Combining -race with -timeout for Deadlocks¶
-race does not catch deadlocks. Use -timeout instead. The default is 10 minutes; for unit tests, set it shorter:
If a goroutine deadlocks, the test runner kills the process after 30 seconds and prints a goroutine dump showing exactly where every goroutine is parked. That dump is your debug output.
A typical mixed test:
func TestDoesNotDeadlock(t *testing.T) {
done := make(chan struct{})
go func() {
ProcessRequest()
close(done)
}()
select {
case <-done:
// success
case <-time.After(2 * time.Second):
t.Fatal("ProcessRequest hung")
}
}
A timeout inside the test itself, plus the outer -timeout, gives two layers of deadlock protection.
Reading Race Reports at Scale¶
A single report is easy. When ten reports fire in one CI run, you need a strategy.
Step 1: Halt on first¶
GORACE=halt_on_error=1 reduces the log to one race. Often that one race is the root cause of the others.
Step 2: Group by site¶
Multiple reports for the same memory address from the same call sites are duplicates.

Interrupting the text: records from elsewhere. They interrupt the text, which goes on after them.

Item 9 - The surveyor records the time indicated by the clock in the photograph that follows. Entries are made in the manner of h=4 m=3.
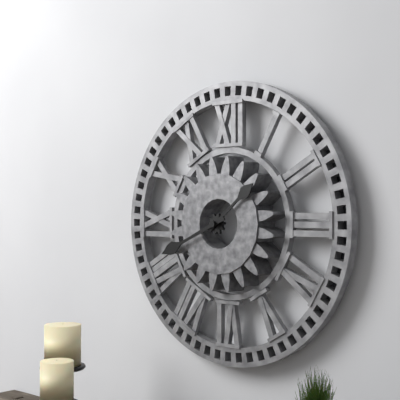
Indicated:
h=1 m=41
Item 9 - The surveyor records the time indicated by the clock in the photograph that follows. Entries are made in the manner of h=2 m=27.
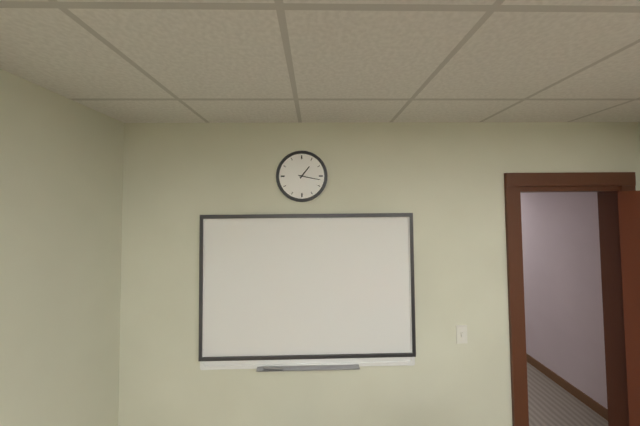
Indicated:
h=1 m=17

Look for unique (Read at, Write at) pairs.
Step 3: Check the goroutine creator¶
If both racing goroutines come from the same creator, the race is between two instances of the same code. If they come from different creators, the race spans two subsystems.
Step 4: Look at the address¶
The hex address is a heap location. If multiple reports share the same address, they are racing on the same object. Different addresses with the same call sites mean the object is being created repeatedly and each instance has the race (i.e., the race is in the type, not in one instance).

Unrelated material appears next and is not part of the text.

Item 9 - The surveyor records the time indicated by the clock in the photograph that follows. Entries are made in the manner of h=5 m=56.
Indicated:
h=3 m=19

Mapping Reports to Synchronisation Bugs¶
The most common report patterns and their fixes.
Pattern 1: One reader, one writer, no sync¶
Fix: add a sync.Mutex or use a channel. Both accesses must use the same primitive.
Pattern 2: Two writers, no sync¶
Fix: lock both writers. If the writes are independent counters, consider sync/atomic.
Pattern 3: Read with mutex, write without¶
Read at ... by goroutine 8:
q.mu.Lock(); q.buf[i]; q.mu.Unlock()
Previous write at ... by goroutine 7:
q.buf = append(q.buf, x) // <-- no lock
Fix: lock the writer too. Both sides must respect the invariant.
Pattern 4: Channel close vs send¶
Fix: never send on a channel that may be closed. The convention is "only the sender closes." Restructure so close is signaled by a separate mechanism (e.g., context.Done) and the send checks before sending.
Pattern 5: Map without lock¶
Fix: lock all map operations or use sync.Map. Go's runtime also panics with "concurrent map writes" sometimes — same root cause.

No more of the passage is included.